* _Explore the material_
1. In the interview with jewelry designer Lorena Jarpa, what was she studying when she started creating jewelry?
2. Continue the interview with jewelry designer Lorena Jarpa from where it stops.

* _Excerpted passage_
_ _ _ _ _ _ _

Spot the Designer - Lorena Jarpa / Chile

What did you want to be when you were a child?

Costume designer.

When have you started creating jewelry? How did this passion come about?

 When I was studying printmaking at the School of Fine Arts

What was your first project or significant piece for you and from what point of view?

The most significant piece that led me to artistic jewellery was the necklace "Fragments of a story", created from body painting and the bloody history of a people native to the Chilean and Argentinean Patagonia, the territory where I was born, this ethnic group called Selk¨Nam, today extinct due to the greed, cruelty and ambition of men. “Fragments of a Culture” - Fragments of bodies, memories, pieces of a whole; they are all part of a history. To admit to the facts is the beginning of the healing process. My pieces take hold of these fragments as a way of keeping history alive, a way of recognizing ourselves and ultimately give us the opportunity to rethink. Fragments to be carried on our bodies and to prompt curiosity to whoever sees them to query and to know about the events occurred to a culture that inhabited the land we now live on.

How do you charge your batteries?

In several ways, one is through the motivation that reading triggers in me, especially poetry, philosophy and biographies, they give me the step to create pieces that stimulate astonishment, curiosity and lead the observer to wonder about their existence. On the other hand I am motivated by experimentation and the desire to create something new, I always want to go further in the quest to surprise myself. I also recharge my batteries when something inside me leads me to look for my own language, my own signs and these lead to a piece that goes beyond the limits of a jewel that adorns, it must have a more powerful charge and that is built with the motivation that gives you an idea that comes from the senses, the values and the desire to share a more poetic vision of what I understand about life.

What other passions and creative interests do you have?

I like music, playing clarinet, travelling, architecture, painting, meeting other artists, the world of Illustration, good food and good wine. I like the management and dissemination of art and teamwork, I believe that art is the way to contribute to a more sensitive world, share ideas with people around the world to achieve a more global vision, it is at this point where @labrujula,art was born.

What does the connection between manufacturing tradition and contemporary design mean to you?

Traditional is heritage, so it is part of the cultural DNA, so there is a connection. One thing leads to another. Then each one goes its own way, someone who created a way of doing things thinking about solving an activity in the daily routine, then comes design to delve into solutions with a social responsibility, an approach from a more functional and critical point of view. I would also name Portable Art, which is derived from the previous two and is closer to the poetic and metaphors, where you play with the experimental, to shape an even more personal language, a look from the subjectivity with which you can give free rein to your ideas.

_ _ _ _ _ _ _

Collected data:
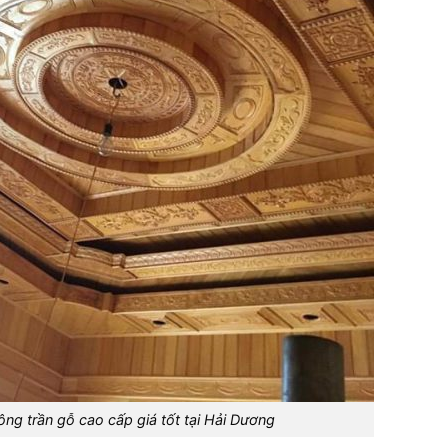
công trần gỗ cao cấp giá tốt tại Hải Dương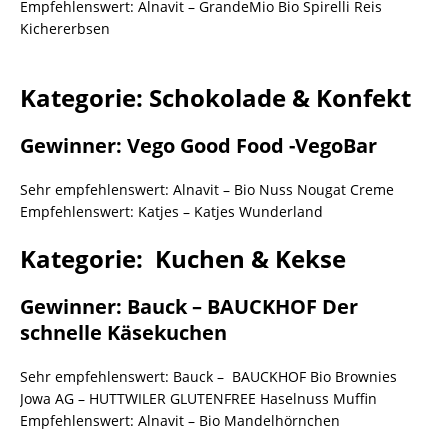
Empfehlenswert: Alnavit – GrandeMio Bio Spirelli Reis
Kichererbsen
Kategorie: Schokolade & Konfekt
Gewinner: Vego Good Food -VegoBar
Sehr empfehlenswert: Alnavit – Bio Nuss Nougat Creme
Empfehlenswert: Katjes – Katjes Wunderland
Kategorie: Kuchen & Kekse
Gewinner: Bauck – BAUCKHOF Der
schnelle Käsekuchen
Sehr empfehlenswert: Bauck – BAUCKHOF Bio Brownies
Jowa AG – HUTTWILER GLUTENFREE Haselnuss Muffin
Empfehlenswert: Alnavit – Bio Mandelhörnchen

_ _ _ _ _ _ _

* _Answers for the exercise_
1. She was studying printmaking at the School of Fine Arts.

2.
Is there a self-portrait piece that speaks most about you?

This photo of my mothers, portrays the exact moment when I realized, that more than fearing death, I fear old age, especially in my country, because there are no public policies that protect the integrity of those who reach their last stage of life, there are very precarious and degrading solutions, each of us must find our own ways to cope with a dignified old age. And with the decision taken by the people of my country, with the recent plebiscite, we have lost the great opportunity to be the ones to write our future, by a short-sighted, manipulated majority, who threw into the void the possibility of writing a constitution to our measure. Instead, the politicians will be the authors again.

Which material have you not yet used is a temptation and a challenge for you?

Any new material is a challenge, especially if it is not traditional in jewelry, it implies ingenuity and inventiveness to give a jewelry connotation. Each material proposes new gestures, rhythms, other looks. A nexus is created with the material, there is a communication that leads to the creation of my own signs where links, discernments, associations and projections of infinite abstractions that arise from reminiscences and becomings underlie.

How was the pandemic period for you as a jewelry designer?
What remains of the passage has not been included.